TVTV (video collective)

TVTV (short for Top Value Television) was a San Francisco-based pioneering video collective founded in 1972 by Allen Rucker, Michael Shamberg, Tom Weinberg, Hudson Marquez and Megan Williams. Shamberg was author of the 1971 "do-it-yourself" video production manual Guerrilla Television. Over the years, more than thirty "guerrilla video" makers were participants in TVTV productions. They included members of the Ant Farm: Chip Lord, Doug Michels, Hudson Marquez and Curtis Schreier; the Videofreex, Skip Blumberg, Nancy Cain, Chuck Kennedy, and Parry Teasdale. TVTV pioneered the use of independent video based on wanting to change society and have a good time inventing new and then-revolutionary media, ½" Sony Portapak video equipment, and later embracing the ¾" video format.

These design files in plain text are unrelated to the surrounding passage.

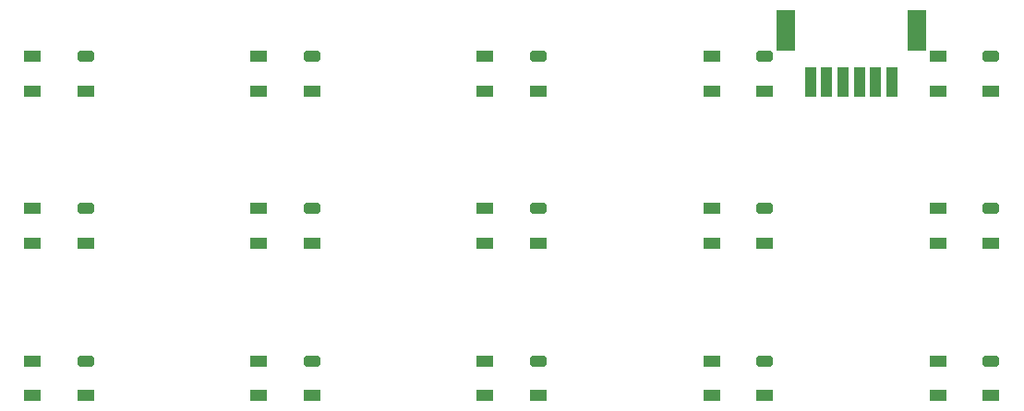
<source format=gbp>
G04*
G04 #@! TF.GenerationSoftware,Altium Limited,Altium Designer,21.4.1 (30)*
G04*
G04 Layer_Color=128*
%FSLAX44Y44*%
%MOMM*%
G71*
G04*
G04 #@! TF.SameCoordinates,2D50AE42-1DF2-48DA-B060-BAF50E4618A4*
G04*
G04*
G04 #@! TF.FilePolarity,Positive*
G04*
G01*
G75*
%ADD21R,1.8000X3.8000*%
%ADD22R,1.0000X2.7000*%
%ADD82R,1.5000X1.0000*%
G04:AMPARAMS|DCode=83|XSize=1.5mm|YSize=1mm|CornerRadius=0.25mm|HoleSize=0mm|Usage=FLASHONLY|Rotation=180.000|XOffset=0mm|YOffset=0mm|HoleType=Round|Shape=RoundedRectangle|*
%AMROUNDEDRECTD83*
21,1,1.5000,0.5000,0,0,180.0*
21,1,1.0000,1.0000,0,0,180.0*
1,1,0.5000,-0.5000,0.2500*
1,1,0.5000,0.5000,0.2500*
1,1,0.5000,0.5000,-0.2500*
1,1,0.5000,-0.5000,-0.2500*
%
%ADD83ROUNDEDRECTD83*%
D21*
X871121Y379595D02*
D03*
X751121D02*
D03*
D22*
X848621Y332595D02*
D03*
X833621D02*
D03*
X818621D02*
D03*
X803621D02*
D03*
X788621D02*
D03*
X773621D02*
D03*
D82*
X109500Y44000D02*
D03*
X60500D02*
D03*
Y76000D02*
D03*
X939500Y324000D02*
D03*
X890500D02*
D03*
Y356000D02*
D03*
X60500Y216000D02*
D03*
Y184000D02*
D03*
X109500D02*
D03*
X683000Y216000D02*
D03*
Y184000D02*
D03*
X732000D02*
D03*
X60500Y356000D02*
D03*
Y324000D02*
D03*
X109500D02*
D03*
X475500Y356000D02*
D03*
Y324000D02*
D03*
X524500D02*
D03*
X683000Y356000D02*
D03*
Y324000D02*
D03*
X732000D02*
D03*
X268000Y356000D02*
D03*
Y324000D02*
D03*
X317000D02*
D03*
X890500Y216000D02*
D03*
Y184000D02*
D03*
X939500D02*
D03*
X475500Y216000D02*
D03*
Y184000D02*
D03*
X524500D02*
D03*
X890500Y76000D02*
D03*
Y44000D02*
D03*
X939500D02*
D03*
X683000Y76000D02*
D03*
Y44000D02*
D03*
X732000D02*
D03*
X475500Y76000D02*
D03*
Y44000D02*
D03*
X524500D02*
D03*
X268000Y216000D02*
D03*
Y184000D02*
D03*
X317000D02*
D03*
X268000Y76000D02*
D03*
Y44000D02*
D03*
X317000D02*
D03*
D83*
X109500Y76000D02*
D03*
X939500Y356000D02*
D03*
X109500Y216000D02*
D03*
X732000D02*
D03*
X109500Y356000D02*
D03*
X524500D02*
D03*
X732000D02*
D03*
X317000D02*
D03*
X939500Y216000D02*
D03*
X524500D02*
D03*
X939500Y76000D02*
D03*
X732000D02*
D03*
X524500D02*
D03*
X317000Y216000D02*
D03*
Y76000D02*
D03*
M02*

</source>
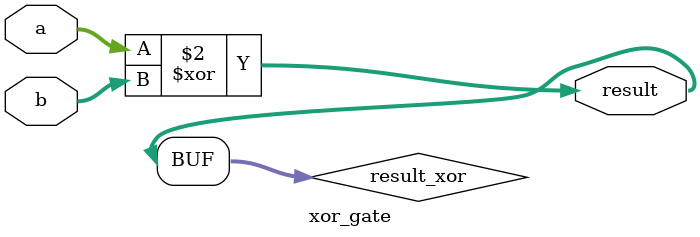
<source format=sv>
module xor_gate #(parameter N=32)
					  (input  logic [N-1:0] a, b,
					   output logic [N-1:0] result);



logic [N-1:0] result_xor;

always_comb begin
	result_xor <= a ^ b;
end

assign result = result_xor;

endmodule
</source>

The group made a series of unique socially significant historical documentaries such as:

Other participants in TVTV included designer Elan Soltes, producer David Axelrod, actor-comedian Bill Murray and his brother Brian Doyle-Murray, cinematographer Paul Goldsmith, actor and director Harold Ramis and producer Wendy Appel (aka Wendy Apple).

In 1976 -1977, experimental filmmaker Wheeler Winston Dixon briefly joined the collective, editing most of the Supervision series, as well as portions of the Hard Rain Special and the entirety of The TVTV Show.

TVTV's many alumni went onto careers of their own with the disbanding of the group in 1979, after a move to Los Angeles that brought many in the group more into the orbit of conventional filmmaking. Bill Murray went on to become an international film star; Michael Shamberg a film producer, most notably with his company Jersey Films, in collaboration with Stacey Sher and Danny DeVito; Allen Rucker became a writer and author; Wheeler Winston Dixon became an author and university professor; Harold Ramis went on to a long career as a mainstream film director, writer and actor.

Other TVTV members Skip Blumberg became a well known videographer and producer; Tom Weinberg produced more than 500 nonfiction broadcasts, local and national based in his hometown, Chicago; Elan Soltes emerged as a video graphic designer in Hollywood. One of the world's most influential video "communes," TVTV's influence is felt to this day on the many "guerrilla videos" on YouTube and other websites, as people now routinely use videography to get their message out to larger audiences.